Applicando tale regola al caso in esame, ciò che fa fede fino a querela di falso è l’attestazione di avere utilizzato, per i rilievi inerenti all’individuazione dell’area oggetto di ripristino, un dispositivo GPS del tipo indicato, ma non la correttezza dei dati emersi dalle rilevazioni dello strumento, che dipendono ovviamente dal perfetto funzionamento del dispositivo.

Non merita pertanto censura la sentenza per avere sottoposto a valutazione critica la superficie interessata dalla modifica.

In conclusione, non resta che respingere il ricorso con addebito di ulteriori spese al ricorrente.

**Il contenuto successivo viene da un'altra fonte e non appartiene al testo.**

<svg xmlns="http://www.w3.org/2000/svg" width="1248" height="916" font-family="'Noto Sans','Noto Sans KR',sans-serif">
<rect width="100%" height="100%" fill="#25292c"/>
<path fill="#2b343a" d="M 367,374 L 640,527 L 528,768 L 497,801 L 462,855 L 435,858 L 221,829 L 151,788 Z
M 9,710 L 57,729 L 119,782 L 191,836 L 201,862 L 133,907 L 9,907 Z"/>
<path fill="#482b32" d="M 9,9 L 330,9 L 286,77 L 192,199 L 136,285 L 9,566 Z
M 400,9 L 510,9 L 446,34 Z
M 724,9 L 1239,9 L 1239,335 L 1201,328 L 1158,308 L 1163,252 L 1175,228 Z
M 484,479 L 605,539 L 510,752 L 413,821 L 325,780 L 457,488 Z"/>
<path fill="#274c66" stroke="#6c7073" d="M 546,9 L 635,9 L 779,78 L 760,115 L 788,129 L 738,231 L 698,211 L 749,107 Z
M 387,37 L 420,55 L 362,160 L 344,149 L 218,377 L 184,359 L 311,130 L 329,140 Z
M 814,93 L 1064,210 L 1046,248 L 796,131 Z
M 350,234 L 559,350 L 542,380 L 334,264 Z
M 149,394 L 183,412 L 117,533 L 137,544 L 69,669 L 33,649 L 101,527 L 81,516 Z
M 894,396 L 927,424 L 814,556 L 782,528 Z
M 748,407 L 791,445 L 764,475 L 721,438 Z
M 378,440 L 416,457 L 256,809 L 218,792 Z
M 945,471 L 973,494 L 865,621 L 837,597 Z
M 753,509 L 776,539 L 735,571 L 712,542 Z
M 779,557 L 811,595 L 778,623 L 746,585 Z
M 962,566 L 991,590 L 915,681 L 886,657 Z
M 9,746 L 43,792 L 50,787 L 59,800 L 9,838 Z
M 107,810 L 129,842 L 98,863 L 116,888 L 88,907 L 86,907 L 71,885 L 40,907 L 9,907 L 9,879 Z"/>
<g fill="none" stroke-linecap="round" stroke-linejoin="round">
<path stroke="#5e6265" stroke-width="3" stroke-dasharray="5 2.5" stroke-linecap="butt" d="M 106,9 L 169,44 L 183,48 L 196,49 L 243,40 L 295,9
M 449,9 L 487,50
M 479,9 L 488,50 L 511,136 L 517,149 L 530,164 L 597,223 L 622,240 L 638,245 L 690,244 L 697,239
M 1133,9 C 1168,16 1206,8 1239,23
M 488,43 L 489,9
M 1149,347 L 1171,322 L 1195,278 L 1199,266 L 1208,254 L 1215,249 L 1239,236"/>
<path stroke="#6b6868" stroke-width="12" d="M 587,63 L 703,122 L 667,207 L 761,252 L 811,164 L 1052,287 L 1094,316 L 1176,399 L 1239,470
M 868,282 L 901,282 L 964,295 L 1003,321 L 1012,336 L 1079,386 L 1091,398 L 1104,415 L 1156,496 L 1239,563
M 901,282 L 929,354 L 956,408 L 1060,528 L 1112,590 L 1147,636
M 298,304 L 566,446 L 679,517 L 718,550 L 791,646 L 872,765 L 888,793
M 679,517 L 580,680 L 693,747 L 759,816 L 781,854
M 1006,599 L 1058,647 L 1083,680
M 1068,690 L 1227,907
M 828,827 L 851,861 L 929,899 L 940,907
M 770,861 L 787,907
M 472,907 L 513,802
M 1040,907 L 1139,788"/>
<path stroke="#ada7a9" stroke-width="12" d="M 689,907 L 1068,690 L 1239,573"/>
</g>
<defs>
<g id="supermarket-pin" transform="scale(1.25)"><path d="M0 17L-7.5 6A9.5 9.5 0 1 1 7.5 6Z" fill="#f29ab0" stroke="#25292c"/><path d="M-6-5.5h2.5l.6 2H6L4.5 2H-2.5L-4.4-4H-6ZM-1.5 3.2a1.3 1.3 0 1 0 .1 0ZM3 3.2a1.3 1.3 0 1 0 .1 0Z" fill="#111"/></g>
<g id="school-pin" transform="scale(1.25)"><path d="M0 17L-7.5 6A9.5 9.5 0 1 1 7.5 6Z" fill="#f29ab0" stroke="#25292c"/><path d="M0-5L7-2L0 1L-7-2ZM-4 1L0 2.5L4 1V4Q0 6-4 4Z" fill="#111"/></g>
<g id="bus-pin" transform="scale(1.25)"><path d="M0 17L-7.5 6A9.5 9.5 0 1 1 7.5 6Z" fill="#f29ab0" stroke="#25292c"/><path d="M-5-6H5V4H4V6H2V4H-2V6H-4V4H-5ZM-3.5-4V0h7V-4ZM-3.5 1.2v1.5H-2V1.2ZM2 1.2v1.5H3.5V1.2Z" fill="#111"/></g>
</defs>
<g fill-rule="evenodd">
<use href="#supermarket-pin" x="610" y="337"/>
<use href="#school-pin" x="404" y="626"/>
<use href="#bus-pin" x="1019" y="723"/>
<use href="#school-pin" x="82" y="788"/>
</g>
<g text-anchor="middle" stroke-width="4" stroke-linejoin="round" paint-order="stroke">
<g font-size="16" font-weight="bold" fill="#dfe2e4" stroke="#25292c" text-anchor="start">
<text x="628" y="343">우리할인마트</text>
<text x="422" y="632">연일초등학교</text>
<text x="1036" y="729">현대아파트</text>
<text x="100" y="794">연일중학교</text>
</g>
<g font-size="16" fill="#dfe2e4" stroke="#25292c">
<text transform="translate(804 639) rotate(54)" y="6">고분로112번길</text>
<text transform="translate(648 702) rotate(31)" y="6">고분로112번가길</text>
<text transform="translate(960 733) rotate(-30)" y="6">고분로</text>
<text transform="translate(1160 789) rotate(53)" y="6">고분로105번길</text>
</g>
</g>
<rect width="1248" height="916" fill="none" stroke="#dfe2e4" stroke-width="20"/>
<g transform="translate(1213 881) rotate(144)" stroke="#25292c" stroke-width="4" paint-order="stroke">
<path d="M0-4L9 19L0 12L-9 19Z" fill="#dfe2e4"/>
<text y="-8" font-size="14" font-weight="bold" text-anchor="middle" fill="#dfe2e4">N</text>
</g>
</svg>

Trattandosi di ricorso successivo al 30 gennaio 2013 e deciso sfavorevolmente, ricorrono le condizioni per dare atto – ai sensi della L. 24 dicembre 2012, n. 228, art. 1, comma 17 (Disposizioni per la formazione del bilancio annuale e pluriennale dello Stato-Legge di stabilità 2013), che ha aggiunto del Testo Unico di cui al D.P.R. 30 maggio 2002, n. 115, art. 13, il comma 1 quater – della sussistenza dell’obbligo di versamento, da parte del ricorrente, dell’ulteriore importo a titolo di contributo unificato pari a quello dovuto per la stessa impugnazione.

P.Q.M.

la Corte rigetta il ricorso e condanna il ricorrente al pagamento delle spese del presente grado di giudizio che liquida in complessivi Euro 2.500,00 di cui Euro 200,00 per esborsi oltre alle spese forfettarie nella misura del 15% ed agli accessori di legge.

Ai sensi del D.P.R. n. 115 del 2002, art. 13, comma 1 quater, inserito dalla L. n. 228 del 2012, art. 1, comma 17, dichiara la sussistenza dei presupposti per il versamento, da parte del ricorrente, dell’ulteriore importo a titolo di contributo unificato pari a quello dovuto per il ricorso, a norma dello stesso art. 13, comma 1 bis.

Così deciso in Roma, il 19 settembre 2018.